Metals Exploration PLC on Wednesday said gold processing at its Runruno mine had resumed after a cyanide contamination incident, and was unaffected by a super-typhoon which hit the Phillippines on Monday.

The London-based mining company owns gold and polybdenum prospect Runruno, north of Manila, as well as La India in Nicaragua, which it acquired from former AIM listing Condor Gold PLC back in January.

Super-typhoon Ragasa made landfall north of Runruno on Monday, but ‘has now moved away from the Philippine landmass across the South China Sea towards Hong Kong, Taiwan and China,’ according to Metals Exploration.

Operations at Runruno restarted earlier this month, following a six-week deferral due to cyanide contaminating the Biox circuit.

The Biox process is a patented extraction technique developed by South African mining firm Gencor Ltd, which exposes gold ore before cyanidation through bacterial oxidisation.

When Metals Exploration announced the pause at the end of August, it said this would ‘allow new process monitoring and production procedures to be implemented’ but left its production guidance unchanged.
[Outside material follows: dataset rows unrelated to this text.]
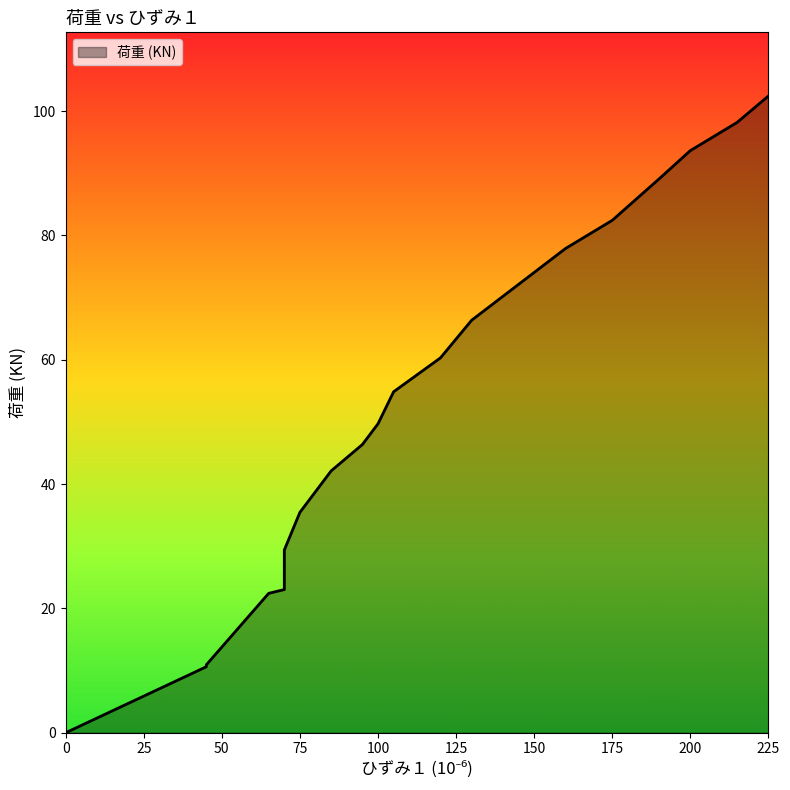

What is the change in value from 190 to 215?

+9.1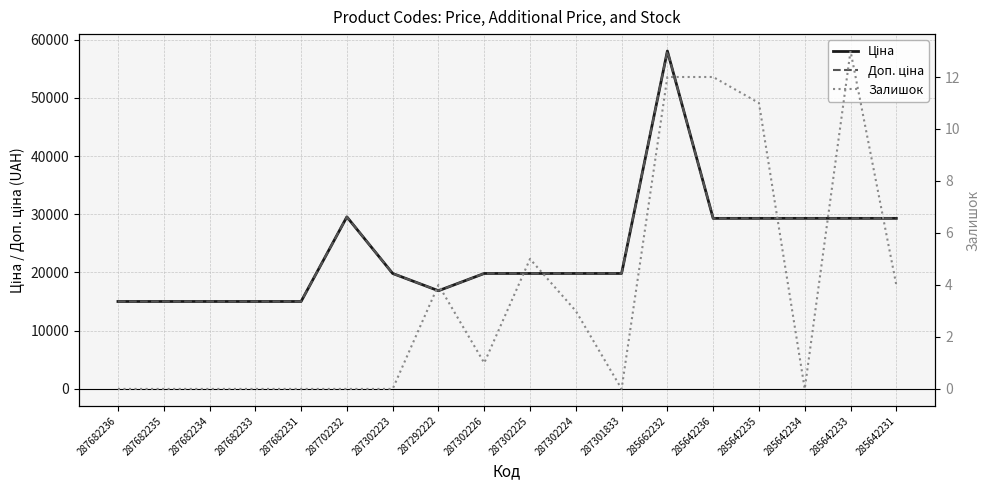

What is the difference between the second highest and second lowest values in the Доп. ціна series?

14529.7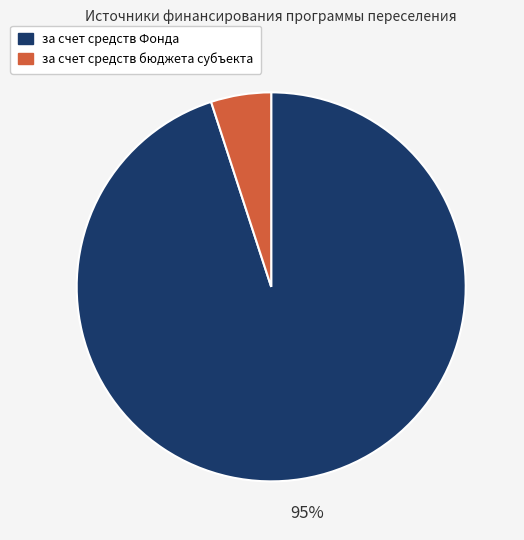

To the nearest percent, what is the average slice percentage?

50%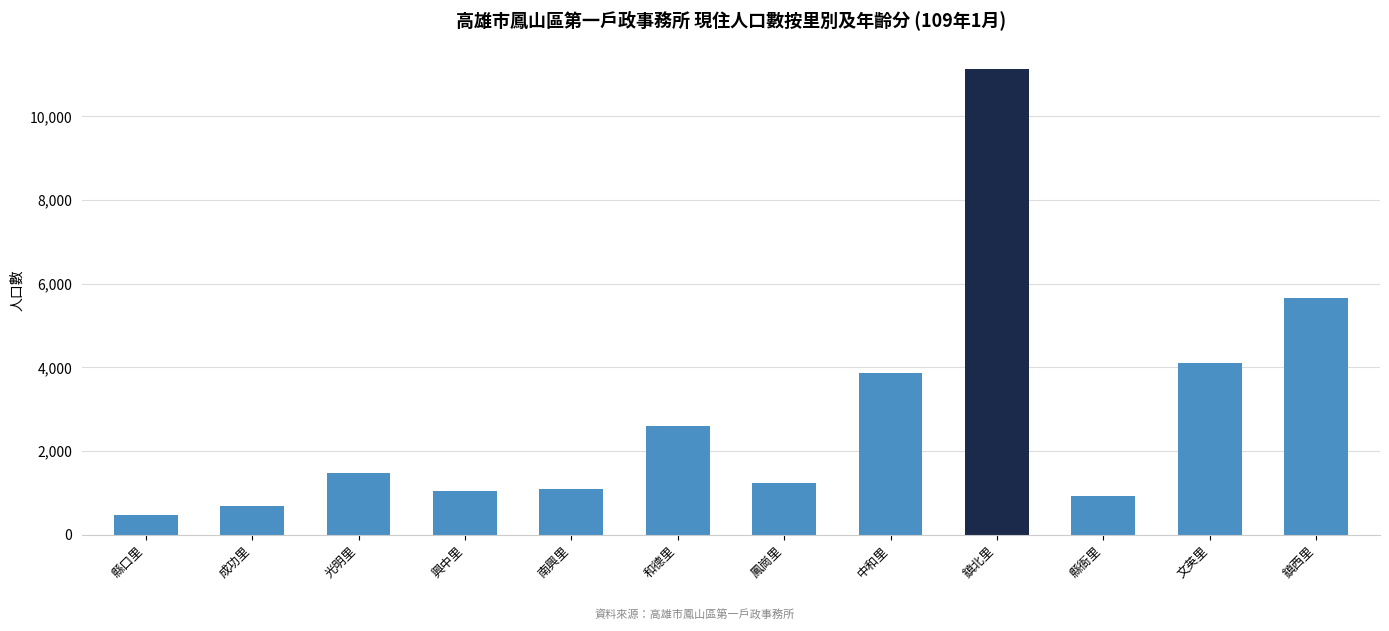

How many data points does each series have?

12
The company indicated the contamination resulted from ‘illegal mining activity’ affecting water upstream of Runruno and ore feed from small-scale tunnels.

Metals Exploration added that the use of cyanide was ‘a recent development’ after the removal of ball mills from the area. Small-scale miners in the Philippines are also prohibited from using explosives as an extraction method.

‘Although the extent of illegal mining is much larger than previously thought, the company believes the residual cyanide issue is isolated,’ the mining firm said in August, and ‘will not result in any material loss of overall gold production.’

Metals Exploration shares rose 2.9% to 12.86 pence on Wednesday morning in London.